Para Yönetiminin Önemi



Hayat başlangıcı para ile başlar para ile biter. İnsanoğlu para harcamadan hiçbir an yasayamaz. Parayı yönetmeyi bizlere öğretmiyorlar. Dahası para ile ilgili konuşmak bile ayıp sayılır. Ailede hiçbir baba çocuğuna bırakın işletmecilik yapmayı, ticaret hayatını, iş hayatını, gelir artırma yönetmelerini parayı yönetmeyi, tasarruf ve harcamayı dahi öğretmiyorlar. Parayı yönetemeyen insanlarda hayat boyu para sıkıntısı çekiyorlar. 



Aylık gelir kişiden kişiye değişir ille herkes eşit para alacak diye bir kural yok. Aynı miktarda para harcayacak diye de bir durum yok. Önemli olan kendi gelirlerine göre giderlerini ayarlamak ve olduğunca birikimyada yatırım için bütçe ayırmalıdır. Bizlerde ailede olmadığı gibi okullarda verilen eğitimlerde bunun yakınından, uzağından bir eğitim yada birkaç saatlik bilgilendirme yok. 

Nitekim dinimiz parasal anlamda rahat bir hayat yasamak için bizlere peygamberler efendimiz aracılığı ile daha mutlu bir hayat yaşamak için örneklerle tavsiyelerde bulunuyor. Onun için savurganlığı yasaklarken lüks yasam, gösteriş yapmak, olanaklarının üzerinde harcama yapmalara onaylamıyor. Çalışmayı, bilimi ve fen bilgilerini öğrenmek ve öğretmek gerektiğini vurguluyor. 

İslam dinimizde iş hayatına dair birçok bilgiler var. Kesinlikle her anlaşmayı yazılı hale getirmeyi ve en az bir şahit huzurunda imza altına almayı, insanları kandırmanın yasak olduğu gibi ticareti bilimi, icat yapmayı kar oranları gibi iş hayatına dair çok geniş ve bugünkü işletmecilik mantığının temelini oluşturuyor.
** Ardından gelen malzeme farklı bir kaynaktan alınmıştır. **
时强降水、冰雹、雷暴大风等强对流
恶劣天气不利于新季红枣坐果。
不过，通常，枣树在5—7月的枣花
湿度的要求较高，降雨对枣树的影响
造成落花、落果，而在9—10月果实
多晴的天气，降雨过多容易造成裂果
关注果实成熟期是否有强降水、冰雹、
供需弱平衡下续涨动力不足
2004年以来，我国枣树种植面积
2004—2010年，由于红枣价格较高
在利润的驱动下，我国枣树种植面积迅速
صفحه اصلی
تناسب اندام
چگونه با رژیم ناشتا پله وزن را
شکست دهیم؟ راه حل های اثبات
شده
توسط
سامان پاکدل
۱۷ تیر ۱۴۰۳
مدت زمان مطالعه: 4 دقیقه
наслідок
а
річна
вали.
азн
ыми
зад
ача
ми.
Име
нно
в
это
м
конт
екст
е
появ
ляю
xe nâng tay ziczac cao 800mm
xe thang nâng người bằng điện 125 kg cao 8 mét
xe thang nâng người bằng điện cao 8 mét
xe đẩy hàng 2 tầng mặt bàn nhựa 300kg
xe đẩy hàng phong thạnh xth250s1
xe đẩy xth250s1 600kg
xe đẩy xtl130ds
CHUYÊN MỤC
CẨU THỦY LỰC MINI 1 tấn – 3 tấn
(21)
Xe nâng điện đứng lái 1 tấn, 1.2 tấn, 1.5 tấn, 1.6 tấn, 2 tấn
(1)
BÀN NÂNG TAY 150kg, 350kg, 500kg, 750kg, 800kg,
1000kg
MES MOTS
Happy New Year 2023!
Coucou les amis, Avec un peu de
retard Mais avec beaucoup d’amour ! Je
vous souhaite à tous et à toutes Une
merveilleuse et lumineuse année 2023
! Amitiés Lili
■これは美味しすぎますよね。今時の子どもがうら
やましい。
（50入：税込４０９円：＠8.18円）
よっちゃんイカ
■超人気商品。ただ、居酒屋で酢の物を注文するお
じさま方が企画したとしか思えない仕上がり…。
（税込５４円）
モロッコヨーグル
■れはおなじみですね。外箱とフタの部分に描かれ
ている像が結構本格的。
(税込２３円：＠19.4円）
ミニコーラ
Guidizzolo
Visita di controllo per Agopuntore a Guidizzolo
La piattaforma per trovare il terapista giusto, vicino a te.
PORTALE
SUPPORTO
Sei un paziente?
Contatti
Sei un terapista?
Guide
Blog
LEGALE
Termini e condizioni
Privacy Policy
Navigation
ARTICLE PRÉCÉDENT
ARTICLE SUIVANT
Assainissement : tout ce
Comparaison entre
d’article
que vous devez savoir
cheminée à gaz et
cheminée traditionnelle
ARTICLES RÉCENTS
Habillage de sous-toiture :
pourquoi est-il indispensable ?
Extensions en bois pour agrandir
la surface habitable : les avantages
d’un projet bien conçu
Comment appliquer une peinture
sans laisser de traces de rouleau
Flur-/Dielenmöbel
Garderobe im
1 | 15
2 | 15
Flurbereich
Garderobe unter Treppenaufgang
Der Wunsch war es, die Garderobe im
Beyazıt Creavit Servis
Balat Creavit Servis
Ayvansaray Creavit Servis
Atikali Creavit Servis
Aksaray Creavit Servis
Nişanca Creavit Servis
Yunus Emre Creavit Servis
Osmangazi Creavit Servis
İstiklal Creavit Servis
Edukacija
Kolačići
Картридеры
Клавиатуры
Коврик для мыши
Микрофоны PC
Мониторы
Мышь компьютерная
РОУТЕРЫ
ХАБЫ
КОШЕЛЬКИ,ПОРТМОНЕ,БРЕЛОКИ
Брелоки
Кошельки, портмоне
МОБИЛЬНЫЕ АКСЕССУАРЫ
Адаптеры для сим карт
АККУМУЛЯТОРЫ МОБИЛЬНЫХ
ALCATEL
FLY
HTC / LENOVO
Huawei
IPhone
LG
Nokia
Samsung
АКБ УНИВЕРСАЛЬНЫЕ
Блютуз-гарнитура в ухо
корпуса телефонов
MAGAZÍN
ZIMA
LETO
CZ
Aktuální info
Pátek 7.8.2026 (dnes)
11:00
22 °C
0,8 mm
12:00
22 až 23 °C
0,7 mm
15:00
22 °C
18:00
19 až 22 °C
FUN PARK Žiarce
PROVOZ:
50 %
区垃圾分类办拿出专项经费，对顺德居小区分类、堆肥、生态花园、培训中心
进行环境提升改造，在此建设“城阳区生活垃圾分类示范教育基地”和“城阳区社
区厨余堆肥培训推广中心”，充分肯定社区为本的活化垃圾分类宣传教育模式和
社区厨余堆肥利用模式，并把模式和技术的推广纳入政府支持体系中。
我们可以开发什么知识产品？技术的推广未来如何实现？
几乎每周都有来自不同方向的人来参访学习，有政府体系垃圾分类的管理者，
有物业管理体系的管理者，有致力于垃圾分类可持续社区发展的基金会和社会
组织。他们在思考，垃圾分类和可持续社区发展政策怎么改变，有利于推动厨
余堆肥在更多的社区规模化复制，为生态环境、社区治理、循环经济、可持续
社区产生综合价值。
Bu kadar önemli olan konular neden dini eğitimlerin içinde verilmiyor aklıma takılıyor. 

Yoksa birileri bilerek bunların üzerinde durmuyor mu? Dinimiz daime yasayacak gibi çalısın derken yarın ölecek gibi ahirete hazırlanın derken bizlerde dini eğitim hep ahiret üzerine odaklanıyor ve dengeyi kuramıyoruz. Dini eğitimlerimizde yadaailede bu bilgiler verilmediği zaman Müslümanların dünyada söz sahibi olmasını beklemek saflık olmaz mı? Fakir insanın kime ne faydası olabilir ki. 

Onun için hem biz Türkler, hem de İslam dünyası bu konuda çok geride kalıyoruz. Bilgi ve teknoloji için diğer devletlere bağlı kaldığımızdan hep geride kalıyoruz. Sanki her şey Avrupa’da bizde hiç bir bilgi yada kaynak yokmuş gibi onlar ne derse onu yerine getirme düşüncesi var. Dünya çapında markalaşmak ve ticari tescili ürünlerimiz yok denecek kadar az. Türk markaları var gibi ancak yeterli değil ya geri kalan Müslümanlar olan Araplardan ne markası nede tescili bir ürünleri var sayılır. 

Eskiden güç parası olanda idi simi ise bilgi ve sermaye kimde işe güç onda. Onun içinde Müslüman devletlerinin yer altı ve yer üstü zenginlik doğal kaynaklarını genelde Avrupalı yada Amerikalı, İsrail firmaları işletiyor ve aslan payını alıyor. Üstelik orada gayrimenkul olarak arsa alımı yaparak resmen devleti parasal, ekonomik ve lobi olarak yön veriyorlar. Ailede ve dini eğitim verilen kurumlarda ve okullarda para yönetimi ve girişimcilik ve işletmecilikle ilgili bilgiler doğrusunda dini konular kadar eğitim ve sohbet olmadığı sürece parayı yönetemeyiz parası olanlar bizleri yönetir.